Pick your olives! Choose only the blackest and leave the green ones on the tree to ripen or use them for pickling. Give them a good wash in fresh water to get any dirt/bird poo off them.
Get comfy as this step takes a while. You need to break the flesh of each and every olive so it can absorb the salt. If you don’t do this step then it will not work and you’ll cry. Most people recommend using a knife to put a slice in each olive, however we use a fork and prick each olive a few times. This is soooo much quicker than using a knife, plus you can watch a movie at the same time without fear of stabbing yourself.
FYI – your fingers will turn a black/purple colour from the olive juices which will take a few days to fade.
A pricked olive!
Once all your olives are nicely punctured, pack them in a jar or bucket with salt. We add the olives gradually, mixing in the salt as we go to ensure it’s spread evenly. We then put a thicker layer on top knowing that it will sink down with gravity.

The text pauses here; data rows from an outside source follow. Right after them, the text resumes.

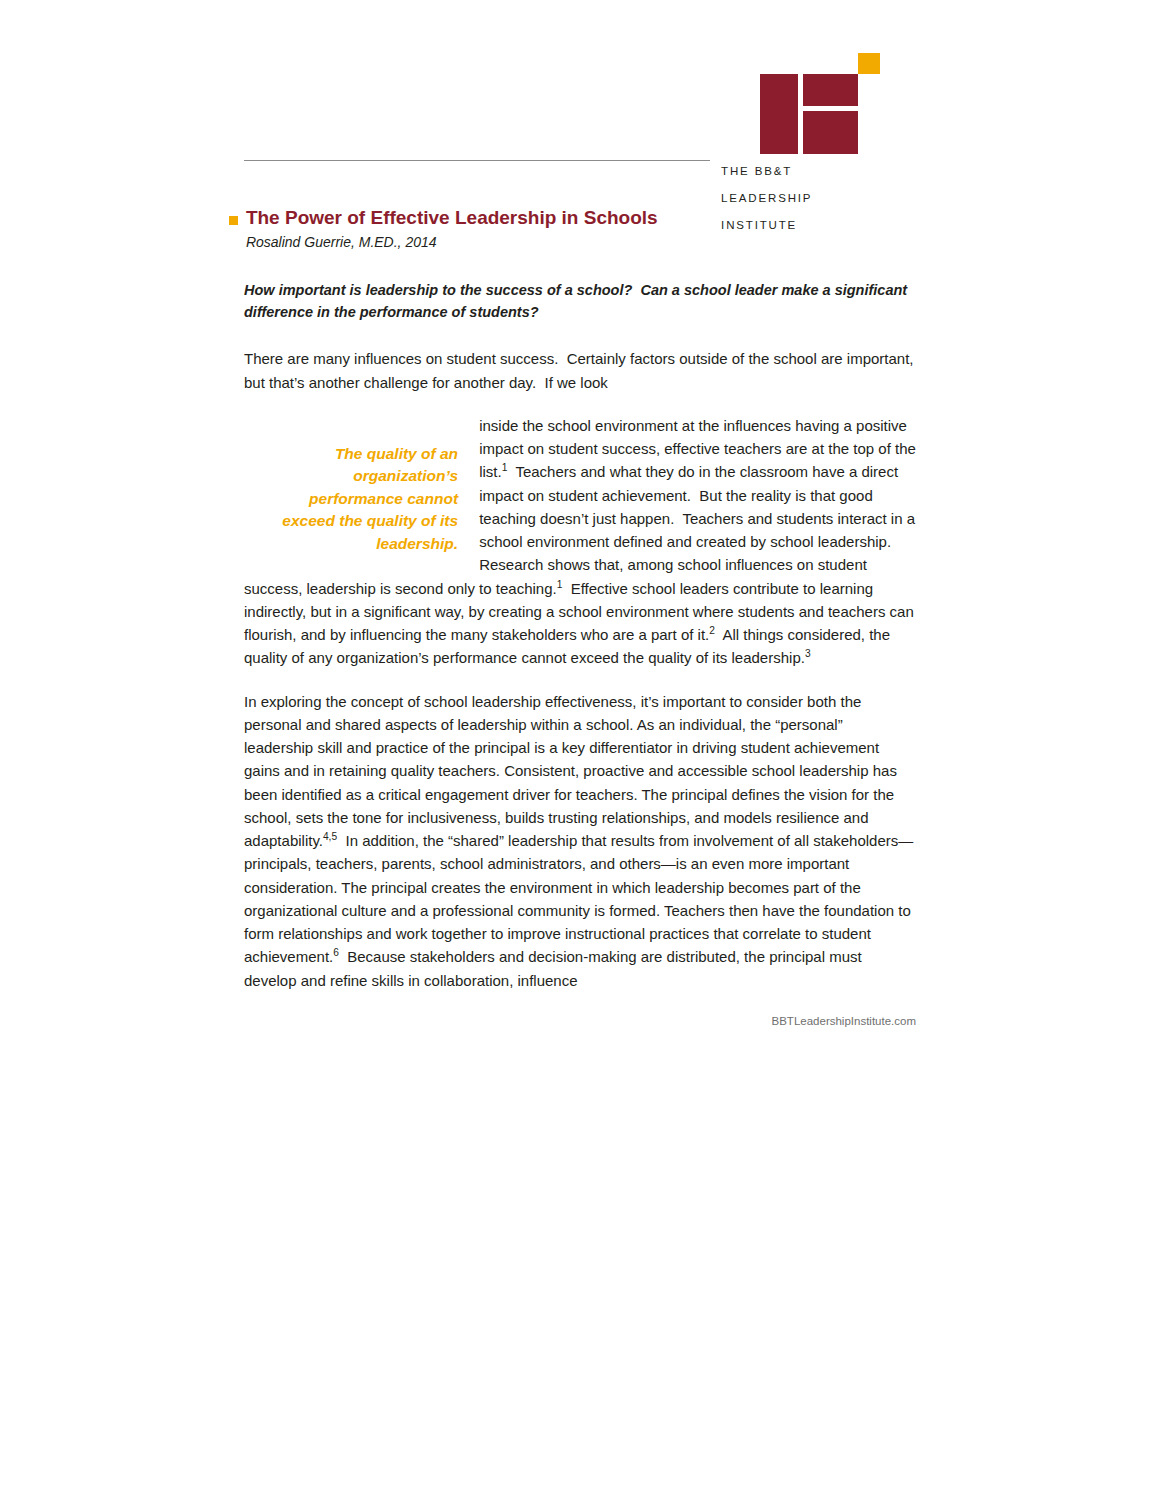THE BB&T
LEADERSHIP
INSTITUTE
The Power of Effective Leadership in Schools
Rosalind Guerrie, M.ED., 2014
How important is leadership to the success of a school? Can a school leader make a significant difference in the performance of students?
There are many influences on student success. Certainly factors outside of the school are important, but that’s another challenge for another day. If we look
The quality of an organization’s performance cannot exceed the quality of its leadership.
inside the school environment at the influences having a positive impact on student success, effective teachers are at the top of the list.1 Teachers and what they do in the classroom have a direct impact on student achievement. But the reality is that good teaching doesn’t just happen. Teachers and students interact in a school environment defined and created by school leadership. Research shows that, among school influences on student success, leadership is second only to teaching.1 Effective school leaders contribute to learning indirectly, but in a significant way, by creating a school environment where students and teachers can flourish, and by influencing the many stakeholders who are a part of it.2 All things considered, the quality of any organization’s performance cannot exceed the quality of its leadership.3
In exploring the concept of school leadership effectiveness, it’s important to consider both the personal and shared aspects of leadership within a school. As an individual, the “personal” leadership skill and practice of the principal is a key differentiator in driving student achievement gains and in retaining quality teachers. Consistent, proactive and accessible school leadership has been identified as a critical engagement driver for teachers. The principal defines the vision for the school, sets the tone for inclusiveness, builds trusting relationships, and models resilience and adaptability.4,5 In addition, the “shared” leadership that results from involvement of all stakeholders—principals, teachers, parents, school administrators, and others—is an even more important consideration. The principal creates the environment in which leadership becomes part of the organizational culture and a professional community is formed. Teachers then have the foundation to form relationships and work together to improve instructional practices that correlate to student achievement.6 Because stakeholders and decision-making are distributed, the principal must develop and refine skills in collaboration, influence
BBTLeadershipInstitute.com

Once you’ve done this, either pop a lid on top or some cheesecloth to keep the bugs out and leave it to start doing its thing
Check on your olives every few days, they should be literally swimming in their own liquid within one week as seen below. This is a good sign. Strain the liquid off and keep going for another two’ish weeks.
The excess liquid we strained off our olives after one week in salt.

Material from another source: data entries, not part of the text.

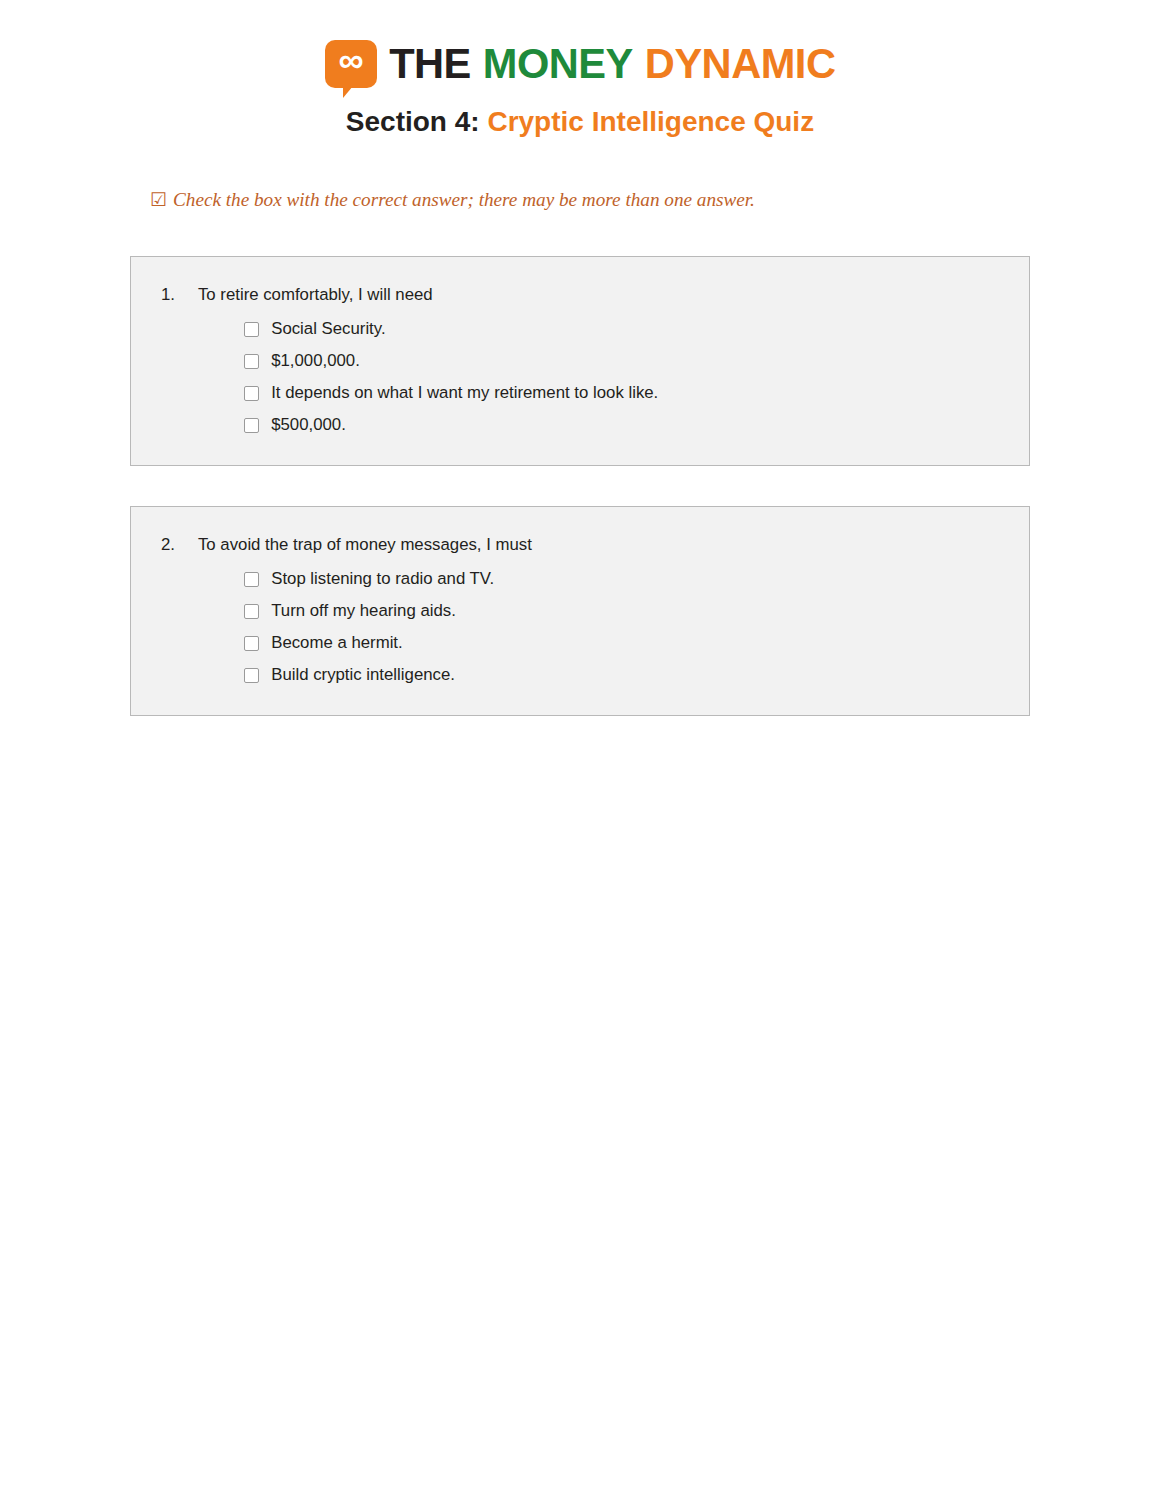∞ THE MONEY DYNAMIC
Section 4: Cryptic Intelligence Quiz
☑Check the box with the correct answer; there may be more than one answer.
1. To retire comfortably, I will need
Social Security.
$1,000,000.
It depends on what I want my retirement to look like.
$500,000.
2. To avoid the trap of money messages, I must
Stop listening to radio and TV.
Turn off my hearing aids.
Become a hermit.
Build cryptic intelligence.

Even after only one week you’ll see the olives have shrivelled up considerably, if you want to, you can stat taste testing them now – just wash one in fresh water and taste away to see how they’re evolving.
Once the liquid has been strained off, make sure the original salt is mixed in evenly and let it continue to do its thing. Some people add in fresh salt at this stage if some of the salt was lost in the straining process.
After three -four weeks your olives should be ready. To test, wash some in fresh water and taste them. Once you’re happy with the taste, rinse the whole lot in fresh water. From here you can either let them dry on some cloth towels and store in a jar or, put them in jars of olive oil with rosemary and garlic – the choice is yours. They’ll taste awesome either way.
What finished dry cured olives look like. Image from here
That’s it folks, you’ll never be scared of preserving olives again!